• _TESTO ESTRATTO_
Nel dettaglio, la sentenza di stamane ha da un lato stabilito che il QE1 e QE2 della BCE, quantificati in circa 3.000 miliardi di euro, non rappresentano una forma di monetizzazione del debito degli Stati, cosa per giunta non ammessa dal trattato; dall'altro lato però accoglie parzialmente il ricorso degli economisti sulla sproporzione tra costi e benefici della politica monetaria di Eurotower. Tale sproporzione richiamerebbe gli articoli 51 e 54 del Trattato UE riguardo gli effetti sui risparmi, sulle pensioni e sui prezzi del mercato immobiliare di un vasto programma di acquisto di titoli del debito pubblico.
L'aspetto più inquietante di tutta la sentenza è l'onere della prova demandato al Consiglio Direttivo della BCE di dimostrare in modo comprensibile e comprovato che ci sia proporzionalità tra le iniziative prese da Francoforte e gli effetti di politica economica e fiscale. Se questo non avviene, dopo un periodo transitorio di tre mesi, la Bundesbank potrebbe non partecipare più all'implementazione del programma e addirittura vendere i titoli di Stato già acquistati fino a questo momento. Ricordiamo che la Banca Centrale tedesca è la principale azionista della BCE.

• _CONSEGNA_
Riporta il brano del testo sulla sentenza riguardante la BCE che va da "L'aspetto più inquietante" fino a "azionista della BCE.", scambiando "tre mesi" con "sei mesi".

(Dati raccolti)
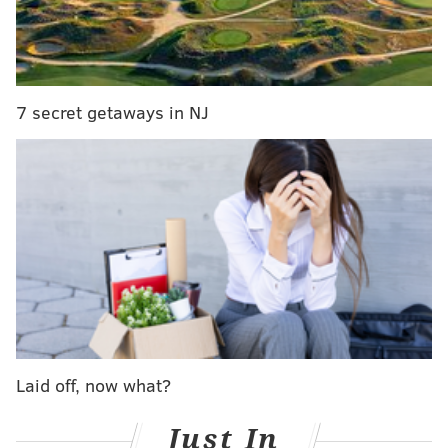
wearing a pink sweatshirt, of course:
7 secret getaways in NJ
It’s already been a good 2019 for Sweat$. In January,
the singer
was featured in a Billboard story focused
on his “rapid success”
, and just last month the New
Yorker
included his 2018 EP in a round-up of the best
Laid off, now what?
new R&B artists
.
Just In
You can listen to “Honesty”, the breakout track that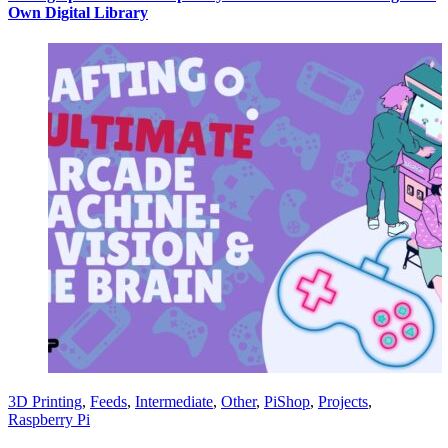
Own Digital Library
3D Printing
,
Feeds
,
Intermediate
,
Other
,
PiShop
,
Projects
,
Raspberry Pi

* * *

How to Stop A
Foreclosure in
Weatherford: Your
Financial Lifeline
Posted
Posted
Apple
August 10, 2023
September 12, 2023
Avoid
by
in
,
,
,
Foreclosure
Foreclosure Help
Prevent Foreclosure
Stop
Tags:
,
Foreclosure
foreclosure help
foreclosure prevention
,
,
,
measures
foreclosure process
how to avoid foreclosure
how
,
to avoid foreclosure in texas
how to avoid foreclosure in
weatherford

---

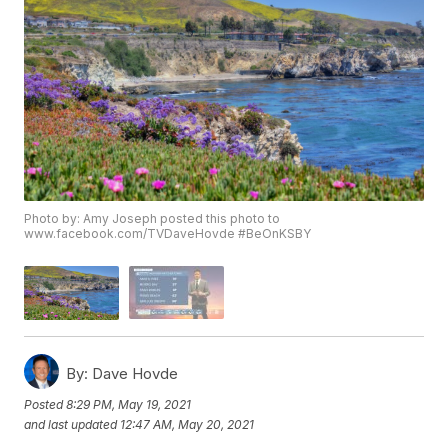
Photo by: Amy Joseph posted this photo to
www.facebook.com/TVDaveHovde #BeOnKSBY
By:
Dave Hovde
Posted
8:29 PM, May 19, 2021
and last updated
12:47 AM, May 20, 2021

• _SVOLGIMENTO_
L'aspetto più inquietante di tutta la sentenza è l'onere della prova demandato al Consiglio Direttivo della BCE di dimostrare in modo comprensibile e comprovato che ci sia proporzionalità tra le iniziative prese da Francoforte e gli effetti di politica economica e fiscale. Se questo non avviene, dopo un periodo transitorio di sei mesi, la Bundesbank potrebbe non partecipare più all'implementazione del programma e addirittura vendere i titoli di Stato già acquistati fino a questo momento. Ricordiamo che la Banca Centrale tedesca è la principale azionista della BCE.